━━━ Records provided ━━━

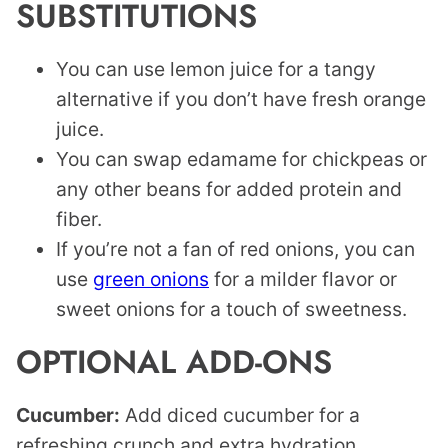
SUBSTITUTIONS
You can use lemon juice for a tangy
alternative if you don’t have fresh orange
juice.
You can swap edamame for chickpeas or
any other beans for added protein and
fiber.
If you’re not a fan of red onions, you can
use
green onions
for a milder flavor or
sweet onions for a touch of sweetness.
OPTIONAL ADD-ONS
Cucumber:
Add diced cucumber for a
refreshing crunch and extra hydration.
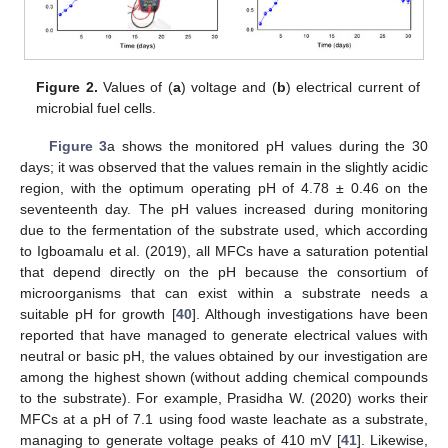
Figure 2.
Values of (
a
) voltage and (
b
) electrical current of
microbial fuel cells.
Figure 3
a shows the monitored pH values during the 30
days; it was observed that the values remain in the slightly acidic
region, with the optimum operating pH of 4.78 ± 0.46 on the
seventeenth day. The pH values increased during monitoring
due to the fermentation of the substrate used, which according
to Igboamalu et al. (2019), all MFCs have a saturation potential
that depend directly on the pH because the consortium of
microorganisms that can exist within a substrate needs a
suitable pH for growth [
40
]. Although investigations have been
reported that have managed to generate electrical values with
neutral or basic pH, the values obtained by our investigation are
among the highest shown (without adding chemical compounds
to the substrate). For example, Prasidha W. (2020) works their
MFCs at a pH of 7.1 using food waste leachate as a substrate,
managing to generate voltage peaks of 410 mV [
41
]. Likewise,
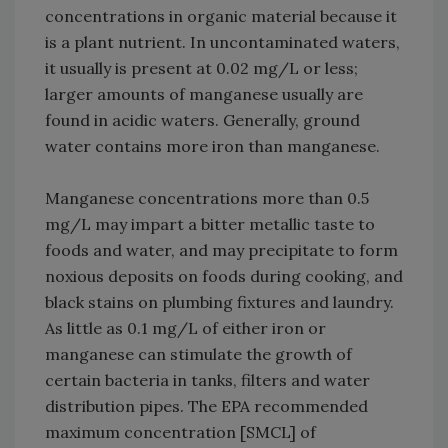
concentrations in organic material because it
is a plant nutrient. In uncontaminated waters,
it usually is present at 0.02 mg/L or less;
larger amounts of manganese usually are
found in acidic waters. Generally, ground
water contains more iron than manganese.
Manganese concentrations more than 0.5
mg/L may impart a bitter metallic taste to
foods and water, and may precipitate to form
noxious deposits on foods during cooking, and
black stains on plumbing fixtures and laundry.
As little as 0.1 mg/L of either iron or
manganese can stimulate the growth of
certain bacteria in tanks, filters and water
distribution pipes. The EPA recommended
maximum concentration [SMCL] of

━━━
━━━ Records provided ━━━

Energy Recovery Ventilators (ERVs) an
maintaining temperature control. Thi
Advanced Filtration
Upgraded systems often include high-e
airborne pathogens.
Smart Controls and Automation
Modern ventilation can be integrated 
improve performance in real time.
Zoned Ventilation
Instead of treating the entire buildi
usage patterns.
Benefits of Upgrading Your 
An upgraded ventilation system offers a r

━━━

In the data above, start at the line holding "SUBSTITUTIONS" and stop after the line holding "noxious deposits on foods during cooking, and"; write out those lines exactly, without pictures.

SUBSTITUTIONS
You can use lemon juice for a tangy
alternative if you don’t have fresh orange
juice.
You can swap edamame for chickpeas or
any other beans for added protein and
fiber.
If you’re not a fan of red onions, you can
use
green onions
for a milder flavor or
sweet onions for a touch of sweetness.
OPTIONAL ADD-ONS
Cucumber:
Add diced cucumber for a
refreshing crunch and extra hydration.
Figure 2.
Values of (
a
) voltage and (
b
) electrical current of
microbial fuel cells.
Figure 3
a shows the monitored pH values during the 30
days; it was observed that the values remain in the slightly acidic
region, with the optimum operating pH of 4.78 ± 0.46 on the
seventeenth day. The pH values increased during monitoring
due to the fermentation of the substrate used, which according
to Igboamalu et al. (2019), all MFCs have a saturation potential
that depend directly on the pH because the consortium of
microorganisms that can exist within a substrate needs a
suitable pH for growth [
40
]. Although investigations have been
reported that have managed to generate electrical values with
neutral or basic pH, the values obtained by our investigation are
among the highest shown (without adding chemical compounds
to the substrate). For example, Prasidha W. (2020) works their
MFCs at a pH of 7.1 using food waste leachate as a substrate,
managing to generate voltage peaks of 410 mV [
41
]. Likewise,
concentrations in organic material because it
is a plant nutrient. In uncontaminated waters,
it usually is present at 0.02 mg/L or less;
larger amounts of manganese usually are
found in acidic waters. Generally, ground
water contains more iron than manganese.
Manganese concentrations more than 0.5
mg/L may impart a bitter metallic taste to
foods and water, and may precipitate to form
noxious deposits on foods during cooking, and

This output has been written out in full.